Dale W. Laird is a Professor in the Department of Anatomy and Cell Biology and the Department of Physiology and Pharmacology at the University of Western Ontario. His laboratory studies the connexin family of gap junction proteins and, more recently, a related set of proteins called pannexins.
Dale's research interests encompass studies related to the function of gap junction proteins, connexins, in health and disease. Areas of focus include; intracellular connexin trafficking, gap junction assembly and turnover, fluorescent-based live cell imaging, connexin mutants and their link to human diseases, connexin regulation and relationship to breast cancer, and the role of connexins in tissue differentiation and carcinogenesis. His research program is funded by grants from the Canadian Institutes of Health Research, the Canadian Breast Cancer Research Alliance, the Canada Research Chairs Program and the Canadian Foundation for Innovation.
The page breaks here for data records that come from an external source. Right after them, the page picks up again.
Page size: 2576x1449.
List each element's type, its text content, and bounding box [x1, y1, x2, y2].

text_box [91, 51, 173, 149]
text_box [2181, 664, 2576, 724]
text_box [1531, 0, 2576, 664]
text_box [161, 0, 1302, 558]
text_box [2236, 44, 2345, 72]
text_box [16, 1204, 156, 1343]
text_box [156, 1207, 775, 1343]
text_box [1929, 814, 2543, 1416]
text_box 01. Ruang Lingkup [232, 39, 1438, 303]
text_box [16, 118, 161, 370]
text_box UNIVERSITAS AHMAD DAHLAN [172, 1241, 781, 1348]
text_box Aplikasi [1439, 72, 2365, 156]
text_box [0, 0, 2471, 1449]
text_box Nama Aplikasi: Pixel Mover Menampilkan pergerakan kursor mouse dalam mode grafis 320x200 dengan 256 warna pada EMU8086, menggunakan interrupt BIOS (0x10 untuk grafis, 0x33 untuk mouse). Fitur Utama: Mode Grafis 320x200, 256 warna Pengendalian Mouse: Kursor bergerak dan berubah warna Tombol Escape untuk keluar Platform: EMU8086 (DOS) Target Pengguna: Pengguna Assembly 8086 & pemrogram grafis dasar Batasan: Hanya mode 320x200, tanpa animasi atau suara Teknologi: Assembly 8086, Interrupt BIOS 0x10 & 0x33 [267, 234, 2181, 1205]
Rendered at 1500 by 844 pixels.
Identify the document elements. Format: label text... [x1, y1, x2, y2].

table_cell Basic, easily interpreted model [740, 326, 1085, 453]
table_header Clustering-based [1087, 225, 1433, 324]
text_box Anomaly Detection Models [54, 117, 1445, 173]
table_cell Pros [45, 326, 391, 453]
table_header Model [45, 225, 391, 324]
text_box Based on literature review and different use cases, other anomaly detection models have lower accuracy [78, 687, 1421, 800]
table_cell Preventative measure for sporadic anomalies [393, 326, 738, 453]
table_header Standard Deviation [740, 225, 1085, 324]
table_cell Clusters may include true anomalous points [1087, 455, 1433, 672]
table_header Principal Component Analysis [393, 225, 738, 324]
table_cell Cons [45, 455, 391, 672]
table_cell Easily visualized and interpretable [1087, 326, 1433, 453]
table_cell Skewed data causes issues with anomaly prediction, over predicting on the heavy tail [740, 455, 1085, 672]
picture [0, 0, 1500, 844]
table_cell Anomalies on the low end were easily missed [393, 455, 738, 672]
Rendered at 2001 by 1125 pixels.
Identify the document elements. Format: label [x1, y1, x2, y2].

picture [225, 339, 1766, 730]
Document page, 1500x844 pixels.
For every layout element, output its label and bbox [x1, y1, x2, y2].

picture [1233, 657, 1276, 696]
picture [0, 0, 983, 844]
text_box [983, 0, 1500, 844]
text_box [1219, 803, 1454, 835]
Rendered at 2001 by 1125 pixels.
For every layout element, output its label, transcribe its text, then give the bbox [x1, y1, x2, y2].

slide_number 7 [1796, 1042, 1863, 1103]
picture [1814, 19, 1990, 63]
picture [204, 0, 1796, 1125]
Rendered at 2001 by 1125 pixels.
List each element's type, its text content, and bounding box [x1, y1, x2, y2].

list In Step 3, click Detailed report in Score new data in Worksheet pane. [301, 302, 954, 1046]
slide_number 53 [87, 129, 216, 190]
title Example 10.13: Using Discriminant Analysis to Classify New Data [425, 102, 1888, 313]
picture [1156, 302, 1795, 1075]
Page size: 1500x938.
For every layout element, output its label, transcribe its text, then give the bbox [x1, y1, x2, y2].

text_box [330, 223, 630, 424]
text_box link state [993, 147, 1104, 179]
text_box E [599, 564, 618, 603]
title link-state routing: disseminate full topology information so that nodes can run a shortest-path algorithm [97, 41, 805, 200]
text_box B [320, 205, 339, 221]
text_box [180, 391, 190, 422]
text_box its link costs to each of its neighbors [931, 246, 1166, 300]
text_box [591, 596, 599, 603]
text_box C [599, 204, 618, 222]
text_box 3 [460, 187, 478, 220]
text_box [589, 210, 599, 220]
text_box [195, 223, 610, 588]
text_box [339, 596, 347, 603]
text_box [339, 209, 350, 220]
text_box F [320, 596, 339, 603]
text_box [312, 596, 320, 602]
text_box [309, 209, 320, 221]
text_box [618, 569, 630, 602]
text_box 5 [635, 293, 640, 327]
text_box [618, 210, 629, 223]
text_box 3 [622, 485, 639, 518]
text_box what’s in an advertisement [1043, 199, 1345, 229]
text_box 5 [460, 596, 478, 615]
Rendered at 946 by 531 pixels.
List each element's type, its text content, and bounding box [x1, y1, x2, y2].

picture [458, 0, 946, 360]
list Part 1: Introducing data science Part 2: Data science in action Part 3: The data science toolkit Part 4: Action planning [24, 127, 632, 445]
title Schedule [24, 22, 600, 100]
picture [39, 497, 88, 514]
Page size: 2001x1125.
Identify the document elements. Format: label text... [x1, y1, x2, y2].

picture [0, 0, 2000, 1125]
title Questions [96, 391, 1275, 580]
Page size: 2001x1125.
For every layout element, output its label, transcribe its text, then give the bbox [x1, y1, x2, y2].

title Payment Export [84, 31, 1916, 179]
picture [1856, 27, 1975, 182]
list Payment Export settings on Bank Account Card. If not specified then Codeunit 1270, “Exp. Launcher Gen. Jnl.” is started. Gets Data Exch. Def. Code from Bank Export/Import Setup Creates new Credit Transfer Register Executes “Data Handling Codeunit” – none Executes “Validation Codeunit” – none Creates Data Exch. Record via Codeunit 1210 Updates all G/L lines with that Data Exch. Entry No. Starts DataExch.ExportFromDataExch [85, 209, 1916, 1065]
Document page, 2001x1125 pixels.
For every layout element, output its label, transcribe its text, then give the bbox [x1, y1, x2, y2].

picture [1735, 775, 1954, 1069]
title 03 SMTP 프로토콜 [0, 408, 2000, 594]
Dale completed his PhD in Biochemistry from the University of British Columbia where he studied photoreceptor and retinal pigment epithelial cell interactions. After a productive Postdoctoral Fellowship at the California Institute of Technology where he began his studies on connexins, he accepted a position as an Assistant Professor at McGill University in Montreal. Following promotion to Associate Professor with Tenure, he relocated to the University of Western Ontario. Dale has been the recipient of the Premier's Research Excellence Award and the Medical Research Council Scientist Award. In 2004 he was awarded a Tier I Canada Research Chair in Gap Junctions and Disease. He is an Editor for Biochemical Journal and the Journal of Biological Chemistry.
His laboratory has been heavily engaged in imaging technologies for the past decade. They use Openlab software with a Leica fluorescent microscope equipped with an Eppendorf microinjection system and a Hamamatsu digital camera. Openlab is used to quantify functional gap junction mediated intercellular communication by assessing fluorescent dye transfer following single cell microinjection. The imaging workstation is also employed to acquire images suitable for localizing fluorescent protein tagged connexins (Figure 1) and disease-linked connexin mutants.
Dale writes “Openlab software has been invaluable to us for analyzing the functional status and localization of human disease-linked connexin mutants. Typically, we assess the channel forming properties of connexin mutants using fluorescent dye tracers prior to proceeding to use double labeling techniques to localize these mutants to specific subcellular compartments.”
For more information about Dale Laird’s research please visit his website.
Normal rat kidney cells expressing yellow fluorescent protein tagged-connexin26 (green) and immunolabeled for the resident Golgi protein TGN38 (red) counterstained with Hoechst 33342 dye to denote the nuclei (blue). Note the localization of connexin26 at sites of cell to cell apposition typical of gap junctions. Image courtesy of Jamie Simek.